Friday, March 5, 2010
The Last Baby
Today I watched your thin little gangly arms as you manipulated buttons to add and subtract your way through your math sheet. I watched the sprinkling of freckles across your nose and cheeks. I noticed how beat up your glasses were—rust spots, color rubbed off the frame, not to mention the dot of E6000 industrial strength glue holding one side together until we can see the eye doctor next month and order our yearly pair—and I just wanted to eat you up.
I am acutely aware of time passing in moments like this. You are only mine for a blip really, only going to be with me for a very short part of what I hope is a very long life. And it hurts. It hurts that you won’t always be a little boy that comes up to me and says out of the blue “I want to hug you Mama” and then after a short (but satisfying squeeze) you run off to continue building your legos or your K’nex or playing your wild imaginary game.

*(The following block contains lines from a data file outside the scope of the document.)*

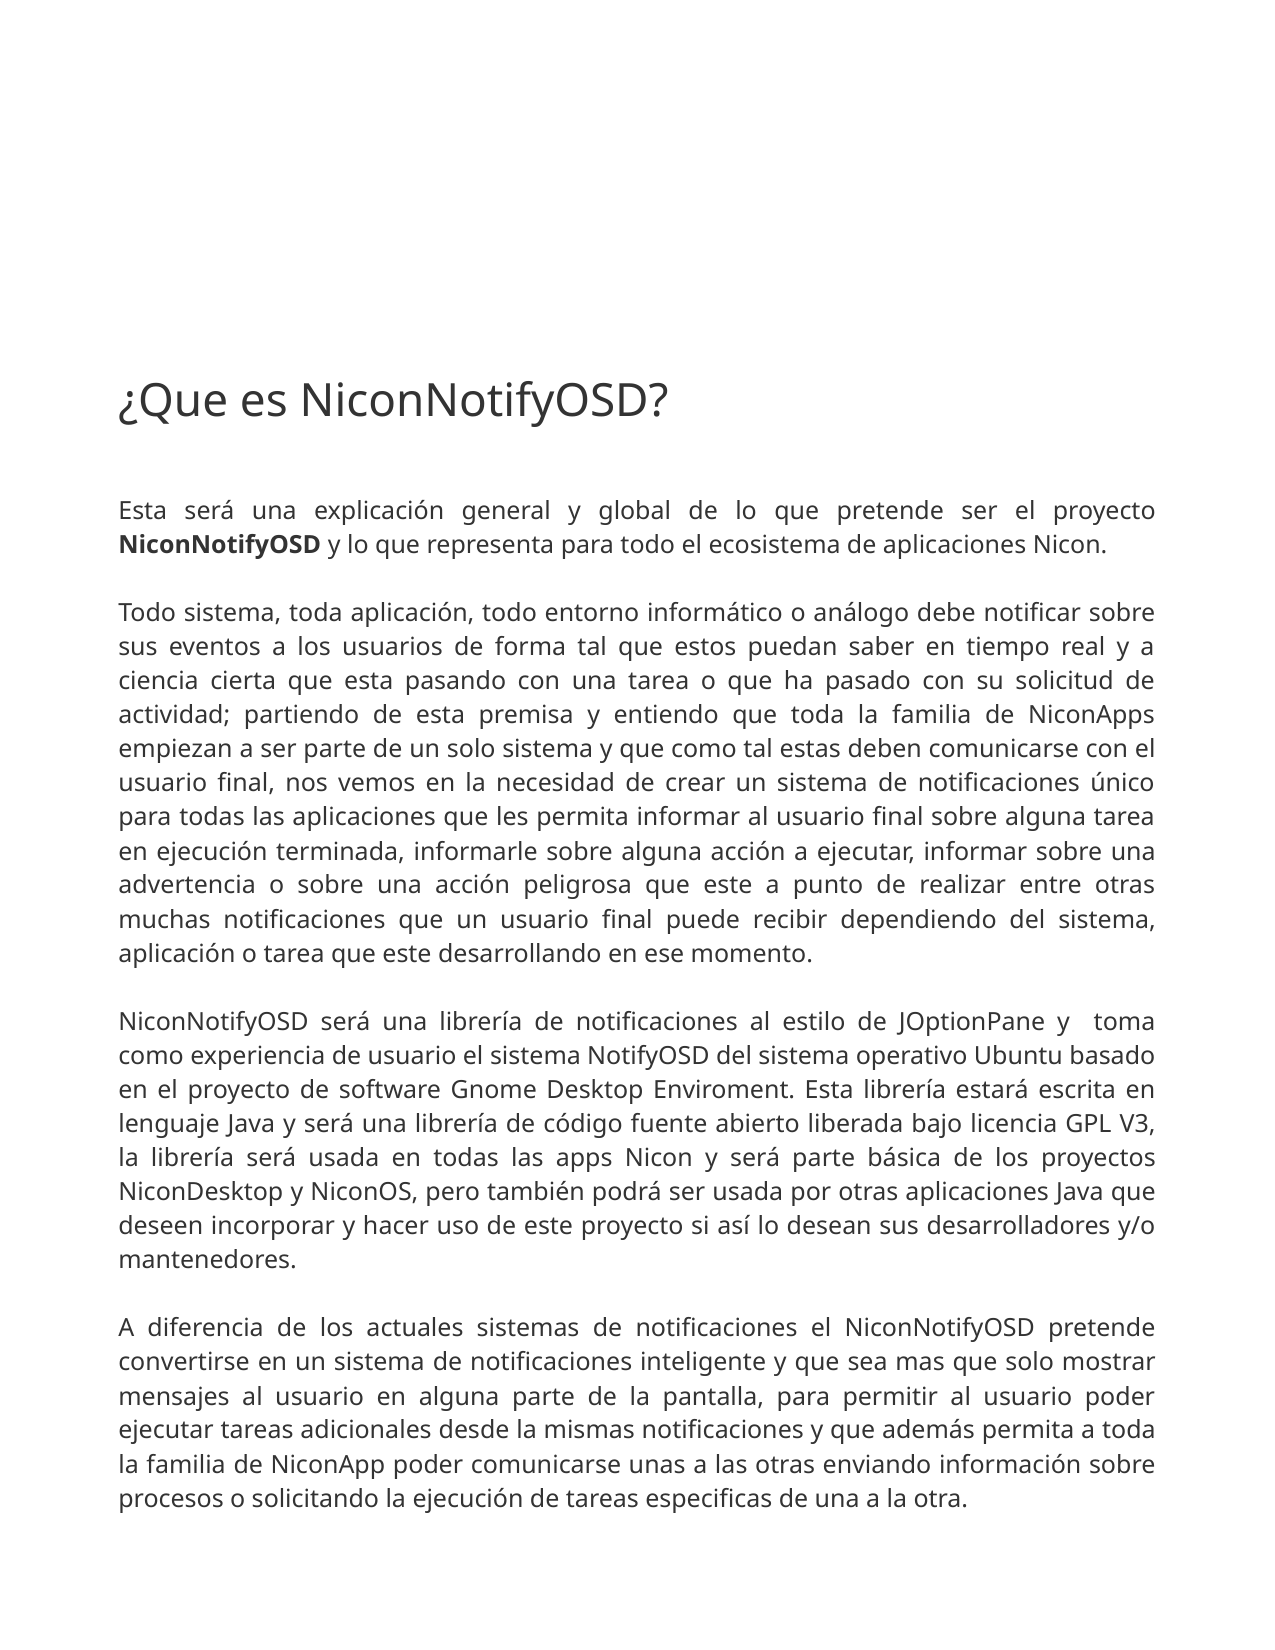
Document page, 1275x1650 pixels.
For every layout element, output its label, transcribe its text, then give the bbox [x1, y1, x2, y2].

text A diferencia de los actuales sistemas de notificaciones el NiconNotifyOSD pretende convertirse en un sistema de notificaciones inteligente y que sea mas que solo mostrar mensajes al usuario en alguna parte de la pantalla, para permitir al usuario poder ejecutar tareas adicionales desde la mismas notificaciones y que además permita a toda la familia de NiconApp poder comunicarse unas a las otras enviando información sobre procesos o solicitando la ejecución de tareas especificas de una a la otra. [118, 1310, 1157, 1514]
text Esta será una explicación general y global de lo que pretende ser el proyecto NiconNotifyOSD y lo que representa para todo el ecosistema de aplicaciones Nicon. [118, 492, 1157, 561]
text Todo sistema, toda aplicación, todo entorno informático o análogo debe notificar sobre sus eventos a los usuarios de forma tal que estos puedan saber en tiempo real y a ciencia cierta que esta pasando con una tarea o que ha pasado con su solicitud de actividad; partiendo de esta premisa y entiendo que toda la familia de NiconApps empiezan a ser parte de un solo sistema y que como tal estas deben comunicarse con el usuario final, nos vemos en la necesidad de crear un sistema de notificaciones único para todas las aplicaciones que les permita informar al usuario final sobre alguna tarea en ejecución terminada, informarle sobre alguna acción a ejecutar, informar sobre una advertencia o sobre una acción peligrosa que este a punto de realizar entre otras muchas notificaciones que un usuario final puede recibir dependiendo del sistema, aplicación o tarea que este desarrollando en ese momento. [118, 595, 1157, 969]
text ¿Que es NiconNotifyOSD? [118, 368, 1157, 430]
text NiconNotifyOSD será una librería de notificaciones al estilo de JOptionPane y toma como experiencia de usuario el sistema NotifyOSD del sistema operativo Ubuntu basado en el proyecto de software Gnome Desktop Enviroment. Esta librería estará escrita en lenguaje Java y será una librería de código fuente abierto liberada bajo licencia GPL V3, la librería será usada en todas las apps Nicon y será parte básica de los proyectos NiconDesktop y NiconOS, pero también podrá ser usada por otras aplicaciones Java que deseen incorporar y hacer uso de este proyecto si así lo desean sus desarrolladores y/o mantenedores. [118, 1003, 1157, 1276]
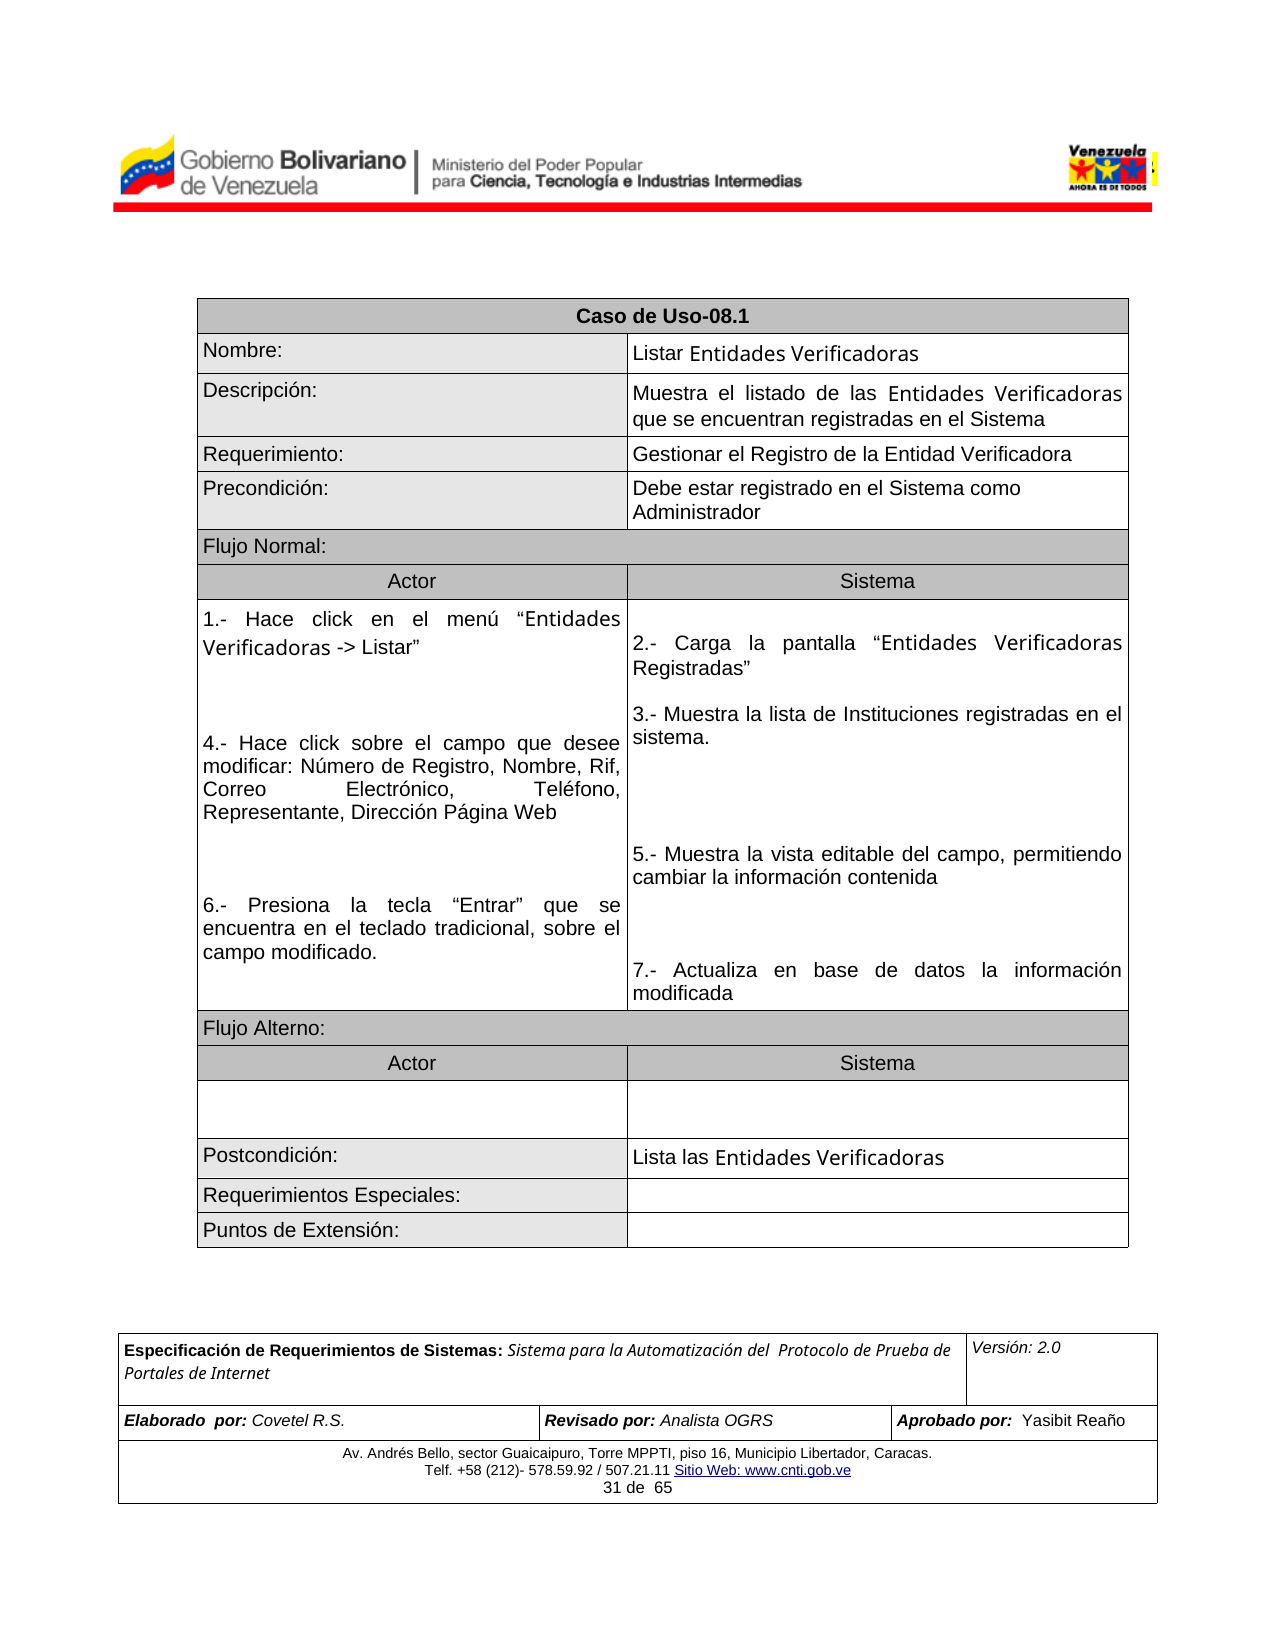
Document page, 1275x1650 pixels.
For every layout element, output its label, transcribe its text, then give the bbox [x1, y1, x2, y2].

Katherine Center wrote a beautiful essay to accompany a video she created for the Mom 2.0 Summit that included the phrase “I have to love you this fiercely” and that thought, that idea, that intense mother love has been on my mind ever since. I have to love you this fiercely because oh-so-soon, you will grow up and go. You will leave my nest. There will be no more sprinkle of freckles with skinny arms sitting at next to me as we work our way through the necessary exercises of our individual lives.
I know that this is the natural order of things. I’m okay with it really. You should grow, progress, reach goals, find a life, find a wife, and find your own sprinkle of freckles to love fiercely. It would be weird and off-kilter if you didn’t. I knew all of this before I built your body and brought you here. I just didn’t realize that this delicious time would be so short. That wasn’t in my “What to Expect” books.
So I’ll work harder to keep each precious moment, each snuggle, each hug. I may hold on too long some days. I’ll kiss your neck and hold you close and share frozen yogurt and love every aching minute of it and as you grow and progress and move forward in life, I’ll try to do the same. That way, when the day comes that you fly away, I’ll hopefully be able to let go easily, to handle the flight, even just a little bit.
And I’ll always remember this day, with the freckles and the skinny arms and the buttons and be glad of it.